Ide Bisnis Real Estate Untuk Memasuki Pasar Properti

Menjadi tuan tanah dapat memberi Anda arus kas yang cukup baik dan aset investasi yang kuat. Ini juga memberikan kemampuan untuk membangun portofolio properti warisan yang bisa  diwariskan kepada ahli waris Anda dengan kewajiban pajak minimal. joker123 terbaru

Kebanyakan tuan tanah bekerja penuh waktu. Akan tetapi, Anda bisa melakukannya paruh waktu, terutama bila Anda menggunakan perusahaan pengelola properti untuk menangani tugas sehari-hari di properti sewaan Anda.

Anda juga bisa menjalankan bisnis persewaan dari rumah sendiri, walaupun banyak tuan tanah yang pada akhirnya memilih mendirikan kantor demi kenyamanan.

Salah satu cara untuk memanfaatkan peran Anda sebagai tuan tanah dan membangun bisnis Anda adalah beralih dari memiliki dan menyewa rumah satu keluarga menjadi memiliki properti multi keluarga seperti rumah dupleks, tripleks, dan bangunan yang lebih besar. Hal ini memungkinkan Anda untuk mengurangi pajak properti dan biaya manajemen sekaligus menggandakan, melipatgandakan, atau melipatgandakan profitabilitas Anda.

2. Properti flip

Salah satu ide bisnis real estat paling terkenal, membalik properti sudah dipopulerkan oleh program TV yang membuat ketagihan selama beberapa tahun terakhir. Pembalikan properti melibatkan pembelian rumah yang tertekan, memperbaiki dan memodernisasi dan kemudian menjualnya untuk mendapatkan keuntungan, biasanya kepada pembeli eceran.

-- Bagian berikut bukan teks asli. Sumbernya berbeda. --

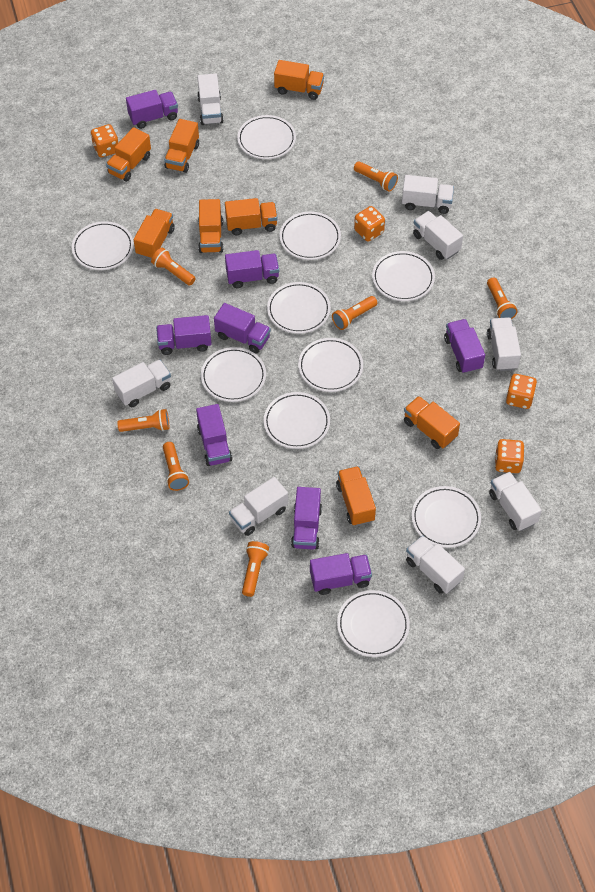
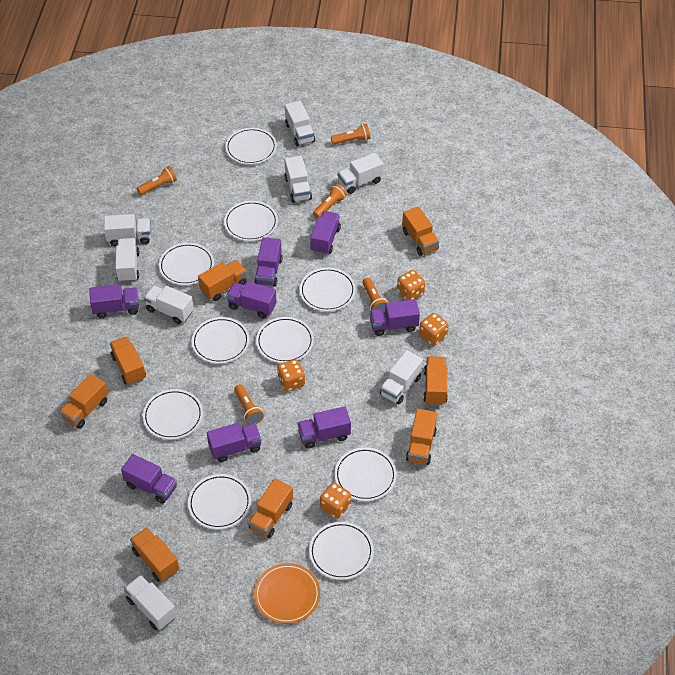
orange flashlight: [117,409,169,432] [151,247,196,286] [163,442,189,491] [242,541,269,597] [332,296,377,330] [354,161,398,192] [487,278,518,319] = 7 -> [137,166,177,195] [234,384,264,424] [313,184,347,219] [331,124,370,145] [363,278,388,311] = 5
orange plate: none = 0 -> [254,563,320,624] = 1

Meskipun membalik rumah tidak menawarkan arus kas pendapatan sewa yang berkelanjutan, hal itu dapat menciptakan keuntungan besar, satu kali lipat pada properti individu.

3. Kelola properti

Hal ini adalah kesalahpahaman umum bahwa Anda harus memiliki properti untuk menghasilkan uang darinya.

Manajer properti menangani pemeliharaan, pemeliharaan dan dalam banyak kasus mengumpulkan uang sewa untuk pemilik properti dengan imbalan sejumlah biaya (biasanya persentase dari sewa). Selain itu, Anda mesti mampu menemukan penyewa baru untuk memastikan bahwa properti Anda disewakan secara konsisten.

Berharap untuk bekerja hampir penuh waktu jika Anda memulai perusahaan manajemen properti.

Walaupun Anda dapat menjalankan bisnis pengelolaan properti dari rumah, akan lebih mudah untuk memiliki lokasi bisnis khusus, karena Anda memerlukan penyimpanan untuk cat, drywall, persediaan pembersih, dan bahan perawatan umum lainnya untuk properti yang Anda kelola.

Biaya tambahan mungkin termasuk asisten atau subkontraktor untuk pemeliharaan rumput dan lansekap, pipa ledeng, pekerjaan kelistrikan dan pengecatan.

4. Fotografi real estat

Ide Bisnis Real Estate Untuk Memasuki Pasar Properti

Tak semua ide bisnis real estat berkaitan langsung dengan properti itu sendiri. Beberapa, seperti menjadi fotografer real estat, melibatkan pemasaran properti.

Fotografer real estate mengambil foto rumah penjual atau tuan tanah yang kemudian diposting online sebagai bagian dari kampanye pemasaran.

Sebagai fotografer real estat, jam kerja Anda sangat ditentukan oleh jumlah dan ukuran rumah yang harus Anda potret pada hari tertentu. Rumah yang lebih besar membutuhkan lebih banyak foto dan karenanya lebih banyak waktu.

Banyak fotografer real estat yang memilih untuk mendasarkan bisnis mereka di rumah mereka, walaupun sebagian besar pekerjaan sebenarnya akan dilakukan di lokasi di properti yang difoto.

5. Menjadi agen real estat

Sementara beberapa model bisnis seperti bird-dogging dan flipping lebih baru, menjadi agen telah menjadi cara umum untuk berpartisipasi dalam industri real estat selama pasar properti modern telah ada. Menjadi agen real estat lebih sulit daripada membobol beberapa bagian lain dari industri ini, karena memerlukan pendidikan formal dan, biasanya, sertifikasi negara.

Sebagai agen real estat, Anda harus mampu mempertahankan diri secara finansial ketika Anda pertama kali memulai, karena agen real estat tidak dibayar sampai properti ditutup. Itu berarti bahwa semua upaya dan biaya pemasaran, termasuk fotografi profesional, papan nama, open house, dan pengiriman surat, harus dibayar di muka dari kantong Anda. Anda menerima komisi Anda ketika penjualan rumah ditutup.